Furthermore, since the non-magnetic amorphous alloy plate 3 is placed between the magnetostrictive amorphous alloy 1 and the soft magnetic ferrite, it also functions as a spacer for the magnetic circuit. This stabilizes the magnetic circuit and reduces variations in output.

Also, is the amorphous alloy disk 3 magnetic? Since it does not have a magnetic circuit, it can be considered as a metal spacer. As a result, the magnetic circuit becomes simpler and the design becomes easier than when S amorphous alloys having the same composition and magnetostriction are stacked. In addition, in order to improve the sensitivity and temperature characteristics of the oil pressure sensor, a DC magnetic field is superimposed on the AC magnetic field for detecting all transducers, but since there is no unnecessary amorphous magnetic alloy with the same composition in this DC magnetic field current, , that extra current is no longer necessary, and unnecessary current consumption can be suppressed.

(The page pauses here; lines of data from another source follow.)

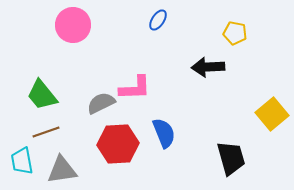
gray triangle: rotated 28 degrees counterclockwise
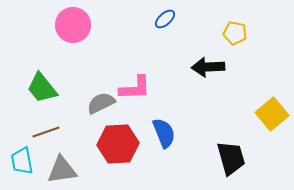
blue ellipse: moved 7 px right, 1 px up; rotated 15 degrees clockwise
green trapezoid: moved 7 px up
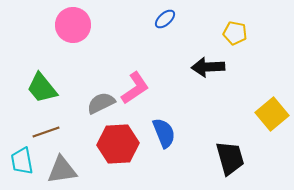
pink L-shape: rotated 32 degrees counterclockwise
black trapezoid: moved 1 px left
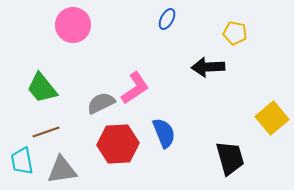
blue ellipse: moved 2 px right; rotated 20 degrees counterclockwise
yellow square: moved 4 px down
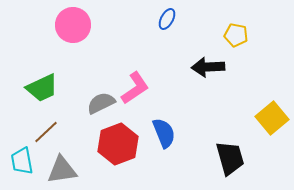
yellow pentagon: moved 1 px right, 2 px down
green trapezoid: rotated 76 degrees counterclockwise
brown line: rotated 24 degrees counterclockwise
red hexagon: rotated 18 degrees counterclockwise
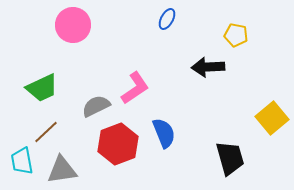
gray semicircle: moved 5 px left, 3 px down
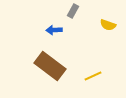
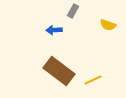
brown rectangle: moved 9 px right, 5 px down
yellow line: moved 4 px down
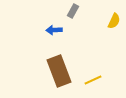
yellow semicircle: moved 6 px right, 4 px up; rotated 84 degrees counterclockwise
brown rectangle: rotated 32 degrees clockwise
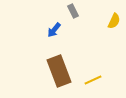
gray rectangle: rotated 56 degrees counterclockwise
blue arrow: rotated 49 degrees counterclockwise
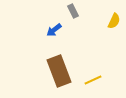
blue arrow: rotated 14 degrees clockwise
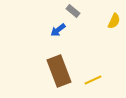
gray rectangle: rotated 24 degrees counterclockwise
blue arrow: moved 4 px right
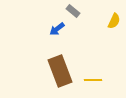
blue arrow: moved 1 px left, 1 px up
brown rectangle: moved 1 px right
yellow line: rotated 24 degrees clockwise
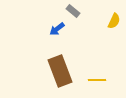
yellow line: moved 4 px right
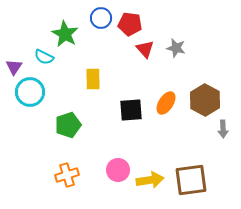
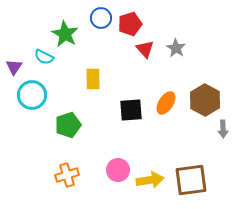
red pentagon: rotated 25 degrees counterclockwise
gray star: rotated 18 degrees clockwise
cyan circle: moved 2 px right, 3 px down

FIG. 2 shows another embodiment of the invention. The configuration is almost the same as in Figure 1, and the same parts are given common numbers. What is different is the non-magnetic amorphous alloy disk 11, in which band-shaped through holes 12 are provided in the part corresponding to the grooves of the soft magnetic ferrite 2 on the soft magnetic side of the two amorphous alloy disks. ing.

The hydraulic sensor configured in this manner not only has the above-mentioned features, but also allows easy design of the deformation part of the magnetostrictive amorphous alloy due to hydraulic pressure due to the shape of the through hole 12, and the hydraulic range can be freely adjusted even within a high pressure range. It also has features that allow it to be designed. Naturally, the same effect can be obtained even if this through hole is provided only in the non-magnetic amorphous alloy that is in contact with the amorphous alloy 1 that has magnetostriction. By using an alloy and a non-magnetic amorphous alloy in layers, the following effects can be obtained.

(1) It is possible to measure up to high oil pressure.

(2) The magnetic circuit can be stabilized, resulting in stable output.

(3) There is no need to increase the DC magnetic redundancy to improve characteristics.

[Brief explanation of drawings]

FIG. 1 is a cross-sectional view showing a high-pressure oil pressure sensor according to an embodiment of the present invention, and FIG. 2 is a cross-sectional view of the flow side of the present invention. 1... Amorphous alloy disc with magnetostriction, 2...
Soft magnetic ferrite, 3...Nonmagnetic amorphous alloy, 4.
・Koinobe 5... Container, 6... Lid, 7
・Q IJ ring, 8...Hydraulic pressure inlet, 9...Through hole, 10...Detection circuit. Name of agent: Patent attorney Toshio Nakao and 1 other person No. 1
Figure 2

Claims (2)

[Claims] (1) A cylindrical soft magnetic body provided with an annular groove, a single or multiple non-magnetic amorphous alloy plate disposed on the opening surface of the soft magnetic body groove, and the non-magnetic a single or plural amorphous magnetic alloy plate having magnetostriction disposed on a surface opposite to the soft magnetic material side of the amorphous alloy plate; a coil wound in the soft magnetic material groove; and a coil wound in the soft magnetic material groove; a cylindrical container that holds the body; a lid that is in contact with the magnetostrictive amorphous alloy plate and has a through hole through which a pressure transmission medium passes; and a lid that is attached to the lid that seals the pressure transmission medium. A high-pressure oil pressure sensor comprising an O-ring and a detection circuit connected to the coil. (2) The high-pressure oil pressure sensor according to claim 1, wherein the nonmagnetic amorphous alloy plate has a band-shaped through hole in a portion corresponding to the soft magnetic groove.